Search code examples
sqlpostgresqltrigrampg-trgm

Real number comparison for trigram similarity


I am implementing trigram similarity for word matching in column comum1. similarity() returns real. I have converted 0.01 to real and rounded to 2 decimal digits. Though there are rank values greater than 0.01, I get no results on screen. If I remove the WHERE condition, lots of results are available. Kindly guide me how to overcome this issue.

SELECT *,ROUND(similarity(comum1,"Search_word"),2) AS rank
FROM schema.table
WHERE rank >= round(0.01::real,2)

I have also converted both numbers to numeric and compared, but that also didn't work:

SELECT *,ROUND(similarity(comum1,"Search_word")::NUMERIC,2) AS rank
FROM schema.table
WHERE rank >= round(0.01::NUMERIC,2)
LIMIT 50;

Solution

  • The WHERE clause can only reference input column names, coming from the underlying table(s). rank in your example is the column alias for a result - an output column name.

    So your statement is illegal and should return with an error message - unless you have another column named rank in schema.table, in which case you shot yourself in the foot.

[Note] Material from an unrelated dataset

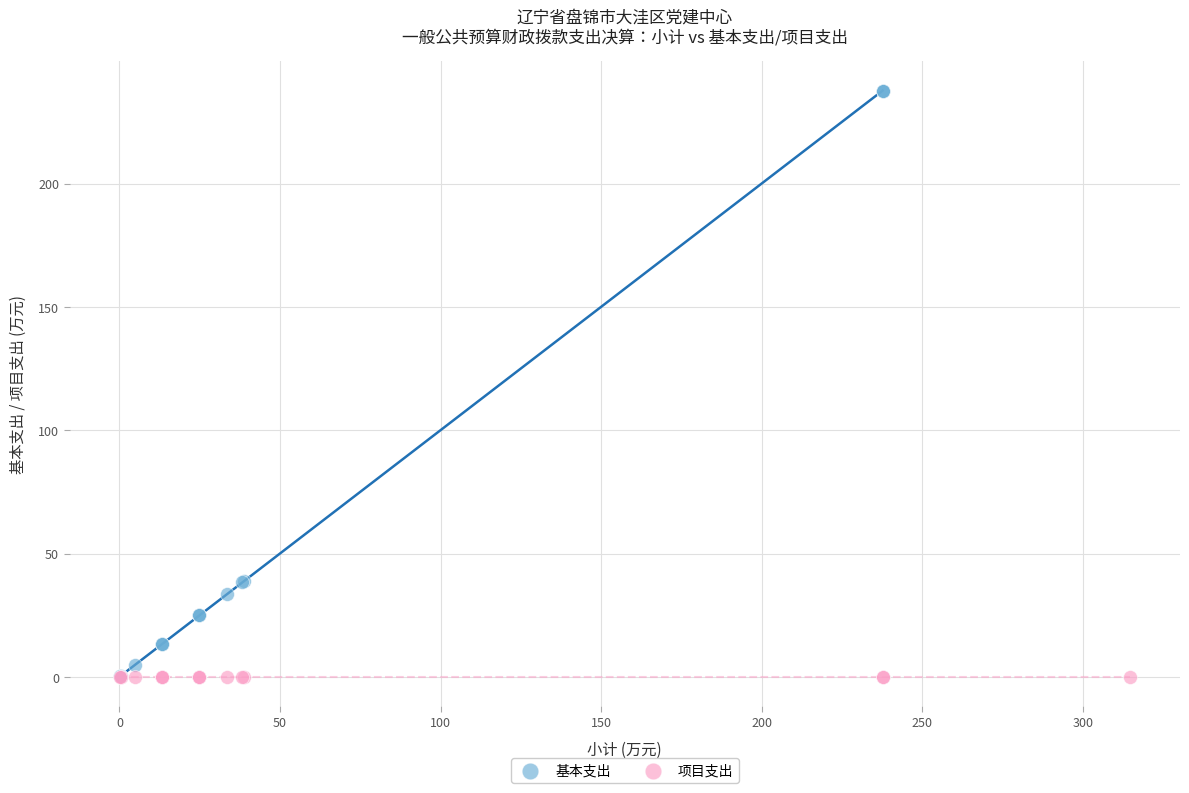

Which series reaches the maximum Y coordinate?

基本支出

I would think twice before introducing such a naming collision, while I am not completely firm with SQL syntax.

    And round() with a second parameter is not defined for real, you would need to cast to numeric like you tried. Another reason your first query is illegal.

    Also, the double-quotes around "Search_word" are highly suspicious. If that's supposed to be a string literal, you need single quotes: 'Search_word'.

    This should work:

    SELECT *, round(similarity(comum1,'Search_word')::numeric,2) AS rank
    FROM   schema.table
    WHERE  similarity(comum1, 'Search_word') > 0.01;
    

    But it's still pretty useless as it fails to make use of trigram indexes. Do this instead:

    SET pg_trgm.similarity_threshold = 0.01;  -- set once
    
    SELECT *
    FROM   schema.table
    WHERE  comum1 % 'Search_word';
    

    See:

    That said, a similarity of 0.01 is almost no similarity. Typically, you need a much higher threshold.